New research teaches ASR to recognize laughter, coughs, and cries
Sparse annotations of non-verbal sounds overcome with three data-centric strategies
A new paper from an international team of researchers (Gene Yang, Haibin Wu, and others) addresses a major blind spot in modern automatic speech recognition (ASR) systems: non-verbal vocalizations (NVs) such as laughter, breaths, coughs, and cries. These sounds carry crucial conversational and affective information but are typically omitted because NV annotations are sparse and follow a long-tail distribution—common events like laughter dominate, while rare ones like crying are poorly recognized. The study, submitted to arXiv in July 2026, introduces three data-centric strategies to improve low-resource NV recognition.
First, a two-stage curriculum approach: ASR models first learn to map all NVs to a single generic token, then fine-tune on specific target categories. Second, inter-token transfer leverages shared acoustic structure from high-resource events (e.g., laughter, breath) to improve rare event detection (e.g., crying). Third, voice-conversion augmentation with class balancing synthetically generates diverse NV examples. Experiments demonstrate that these methods significantly boost rare-category detection without harming lexical transcription accuracy.
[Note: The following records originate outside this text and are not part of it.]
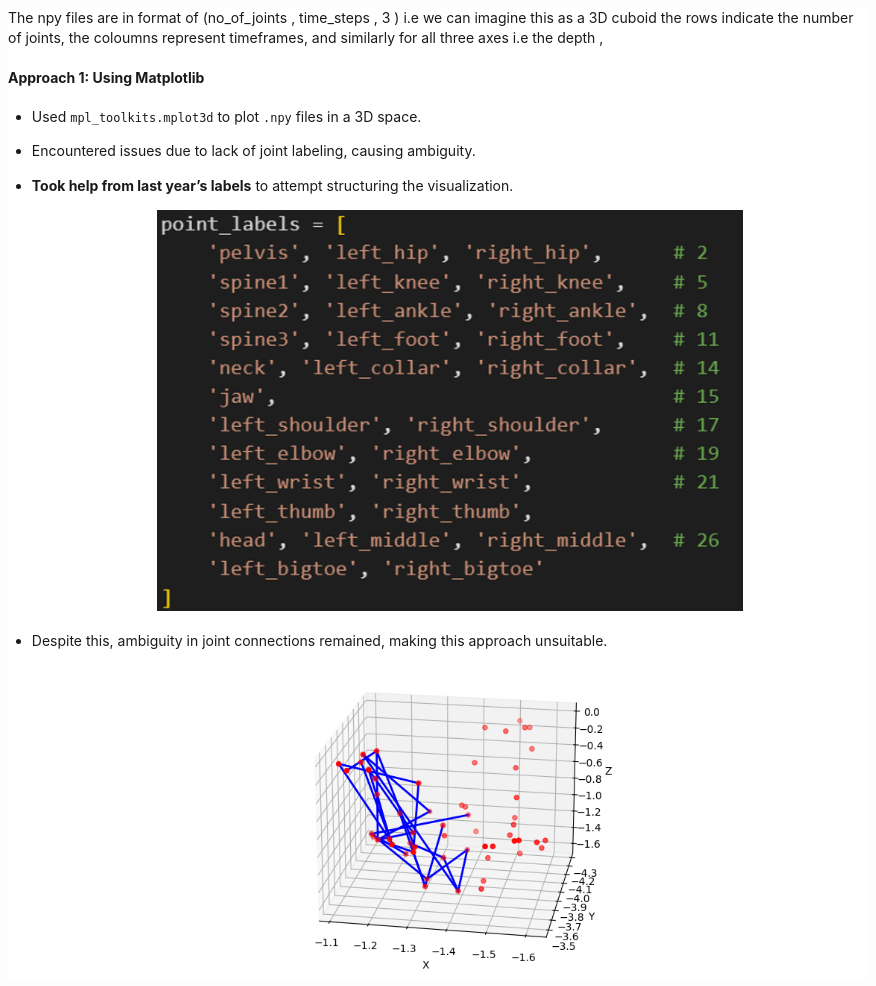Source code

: The npy files are in format of (no_of_joints , time_steps , 3 )
i.e we can imagine this as a 3D cuboid 
the rows indicate the number of joints, the coloumns represent timeframes, and similarly for all three axes i.e the depth , 


#### Approach 1: Using Matplotlib
- Used `mpl_toolkits.mplot3d` to plot `.npy` files in a 3D space.
- Encountered issues due to lack of joint labeling, causing ambiguity.
- **Took help from last year’s labels** to attempt structuring the visualization.
  <p align="center">
  <img src="images\last_yr_label.png" width="70%"/>
  
  </p>
- Despite this, ambiguity in joint connections remained, making this approach unsuitable.
  <p align="center">
  <img src="images\image1.png" width="40%"/>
The work opens the door to ASR systems that understand not just words, but the complete human vocal signal.
- Two-stage curriculum maps all NVs to a generic token before fine-tuning on specific categories
- Inter-token transfer uses acoustic similarity between common and rare vocalizations to improve rare event detection
- Voice-conversion augmentation with class balancing generates synthetic NV examples to address data sparsity
Why It Matters
ASR systems become more context-aware, capturing emotional and conversational cues beyond words.